Part B Insider (Multispecialty) Coding Alert

Part B Coding Coach:

Hit The Spot on Fiducial Marker Placement Reporting With This Guidance

Hint: Don’t forget to check for any separately reported guidance.

When your physician places fiducial markers, you’ll need to concentrate on the method of insertion and guidance used rather than worrying about the number of markers placed. Review the advice that follows to navigate your way to the right codes.

Check Indications Marker Placement

Fiducial markers are markers that your clinician will use as a reference point to help in other therapeutic procedures or in radiation therapy. Some of the situations wherein your practitioner will employ the use of these markers will include:

  • As a reference point for planning of radiation therapy and to accurately deliver the radiation to the specific site.
  • As a guide during thoracoscopy
  • For improved visualization during lung wedge biopsy to attain better degree of precision.

Use Method of Insertion as Guide to Appropriate Reporting

When your clinician places fiducial markers, you’ll have to report the procedure based on how your pulmonologist reached the point to place the marker. “Your clinician will employ two methods of insertion, namely, endoscopic and percutaneous,” says Carol Pohlig, BSN, RN, CPC, ACS, senior coding and education specialist at the University of Pennsylvania, Department of Medicine in Philadelphia. “Depending on the approach, you’ll have to report the fiducial marker placement appropriately.”

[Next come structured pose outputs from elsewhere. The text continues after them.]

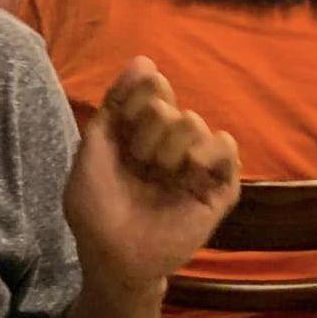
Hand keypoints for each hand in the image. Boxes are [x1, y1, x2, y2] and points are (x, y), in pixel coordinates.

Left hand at [64, 56, 240, 293]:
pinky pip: (226, 146)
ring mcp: (192, 164)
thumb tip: (143, 59)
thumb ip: (113, 107)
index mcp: (134, 133)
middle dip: (146, 128)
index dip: (140, 90)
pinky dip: (207, 150)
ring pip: (194, 121)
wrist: (114, 258)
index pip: (147, 90)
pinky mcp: (218, 187)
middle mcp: (165, 143)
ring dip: (169, 145)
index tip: (133, 102)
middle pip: (167, 104)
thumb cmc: (94, 209)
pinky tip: (188, 168)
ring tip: (158, 173)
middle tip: (137, 160)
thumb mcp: (90, 153)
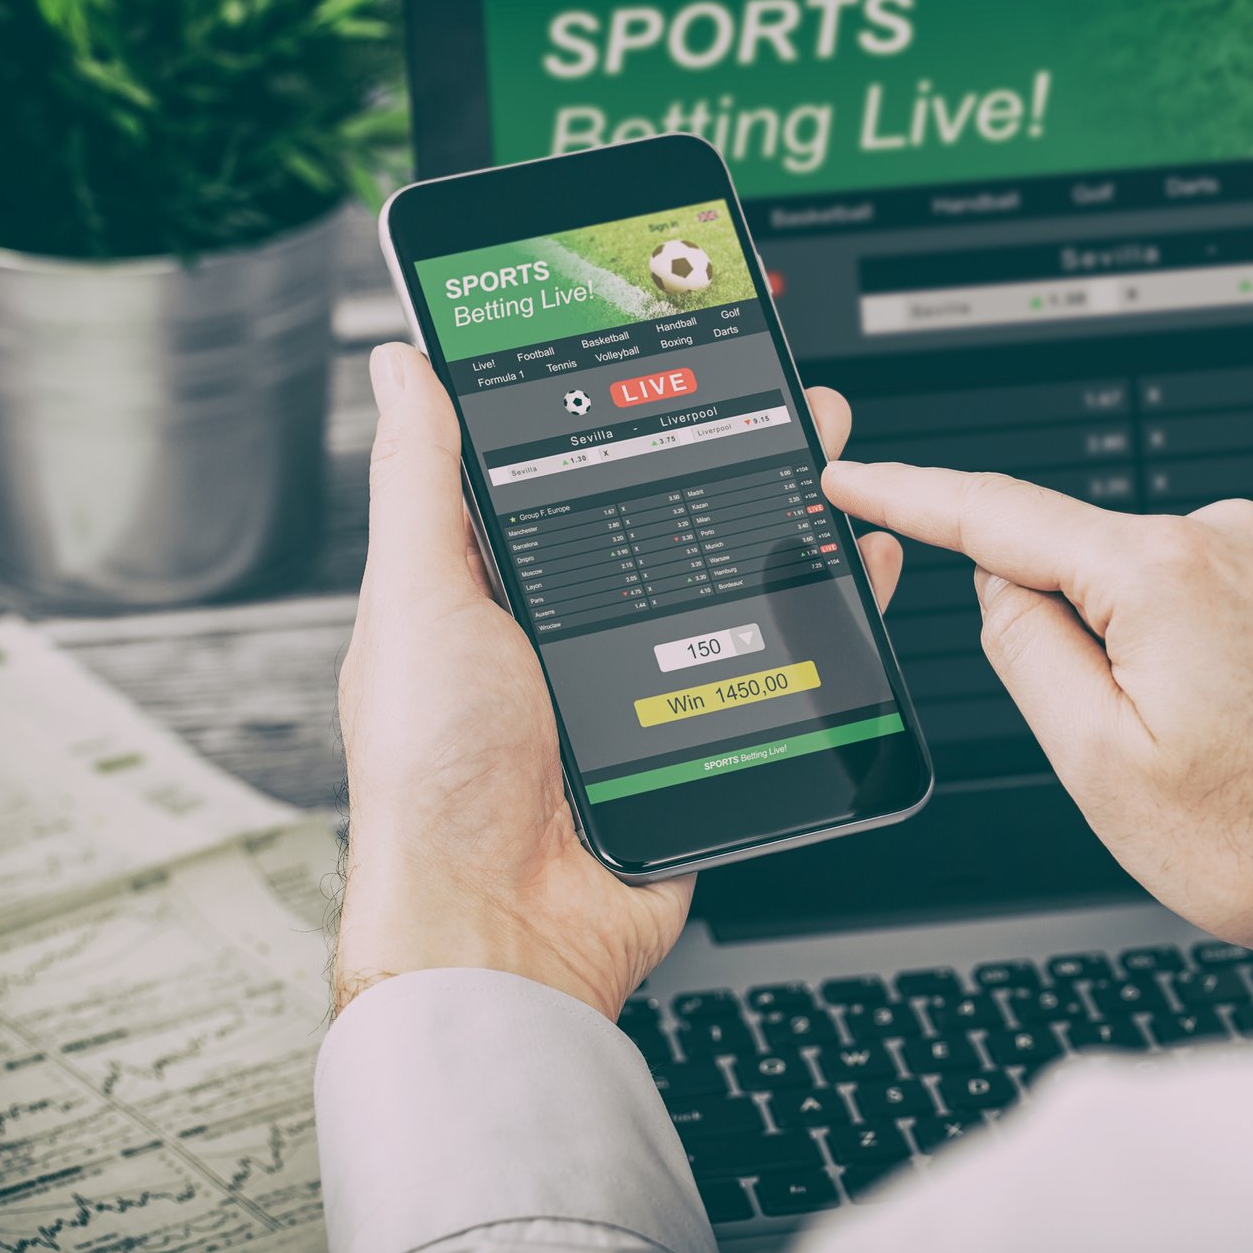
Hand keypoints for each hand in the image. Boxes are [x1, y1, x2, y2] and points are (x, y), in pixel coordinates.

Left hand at [333, 344, 902, 1018]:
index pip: (562, 453)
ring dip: (783, 503)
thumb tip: (405, 366)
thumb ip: (422, 484)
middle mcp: (570, 616)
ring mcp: (638, 669)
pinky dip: (818, 603)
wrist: (507, 928)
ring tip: (824, 448)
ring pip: (727, 565)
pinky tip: (848, 564)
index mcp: (494, 576)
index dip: (614, 387)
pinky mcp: (695, 721)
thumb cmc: (433, 781)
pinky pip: (769, 650)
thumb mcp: (418, 604)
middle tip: (773, 378)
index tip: (664, 324)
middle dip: (726, 433)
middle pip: (662, 499)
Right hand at [823, 465, 1252, 1008]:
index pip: (998, 514)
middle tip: (1142, 762)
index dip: (911, 496)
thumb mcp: (1104, 770)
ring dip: (1153, 675)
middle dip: (1077, 653)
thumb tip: (1000, 588)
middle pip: (1083, 572)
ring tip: (1224, 770)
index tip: (852, 473)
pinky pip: (1218, 619)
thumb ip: (1027, 655)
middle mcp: (1233, 541)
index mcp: (1165, 572)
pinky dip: (1211, 677)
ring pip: (1154, 605)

If your doctor places the markers endoscopically by performing a bronchoscopy, you’ll report the procedure using 31626 (Bronchoscopy, rigid or flexible, including fluoroscopic guidance, when performed; with placement of fiducial markers, single or multiple).

Alternatively, if your clinician used a percutaneous method of insertion of the markers, you’ll resort to reporting the procedure with 32553 (Placement of interstitial device[s] for radiation therapy guidance [e.g., fiducial markers, dosimeter], percutaneous, intra-thoracic, single or multiple).

Example: Your pulmonologist reviews a 65-year-old female patient to place fiducial markers to help treat a tumor by stereotactic radiosurgery using Cyberknife. As the patient has high risk of developing pneumothorax if the markers are placed percutaneously, your pulmonologist decides to place the markers through bronchoscopy. You’ll report the marker placement using 31626 as the markers were inserted endoscopically.

Capture Marker Placement Only Once

If you look at the descriptors to placement of the fiducial markers, you’ll observe that the same descriptor covers single or multiple marker placement. “Irrespective of the method employed to place the markers, endoscopic or percutaneous, you’ll report the appropriate CPT® code for the marker placement only once,” adds Pohlig.

For instance, in the above mentioned example, if your pulmonologist inserted four fiducial markers bronchoscopically to act as reference points for the delivery of radiation using Cyberknife, you’ll report the marker placement using only one unit of 31626 and not report four units of 31626.

Know When to Report Guidance Used for the Procedure

If your pulmonologist is using fluoroscopic guidance to place the markers through bronchoscopy, you should not report the guidance used for the procedure separately as this is included in the descriptor of 31626.

However, for a percutaneous placement, you’ll have to report the imaging guidance (depending on the type of guidance used) separately with one of the following codes:

  • 76942 (Ultrasonic guidance for needle placement [e.g., biopsy, aspiration, injection, localization device], imaging supervision and interpretation)
  • 77002 (Fluoroscopic guidance for needle placement [e.g., biopsy, aspiration, injection, localization device])
  • 77012 (Computed tomography guidance for needle placement [e.g., biopsy, aspiration, injection, localization device], radiological supervision and interpretation)
  • 77021 (Magnetic resonance guidance for needle placement [e.g., for biopsy, needle aspiration, injection, or placement of localization device] radiological supervision and interpretation)

New way: A much newer method that your pulmonologist might use is electromagnetic navigation bronchoscopy (ENB). This procedure differs from conventional bronchoscopy in that with ENB, your pulmonologist will use a 3D reconstruction using the patient’s chest CT to navigate precisely to the area where the markers are to be placed.

If your doctor uses ENB guidance to place the markers bronchoscopically, you’ll have to report the ENB procedure separately along with 31626. The ENB will have to be reported using the add-on code +31627 (Bronchoscopy, rigid or flexible, including fluoroscopic guidance, when performed; with computer-assisted, image-guided navigation [List separately in addition to code for primary procedure(s)]).

Caveat: Some payers consider the use of ENB with flexible bronchoscopy for the assessment of pulmonary lesions or for the placement of fiducial markers as investigational and might deny reimbursement for this add-on code. So, prior to reporting ENB with +31627, check with the payer to see if the procedure is covered to avoid the risk of denial.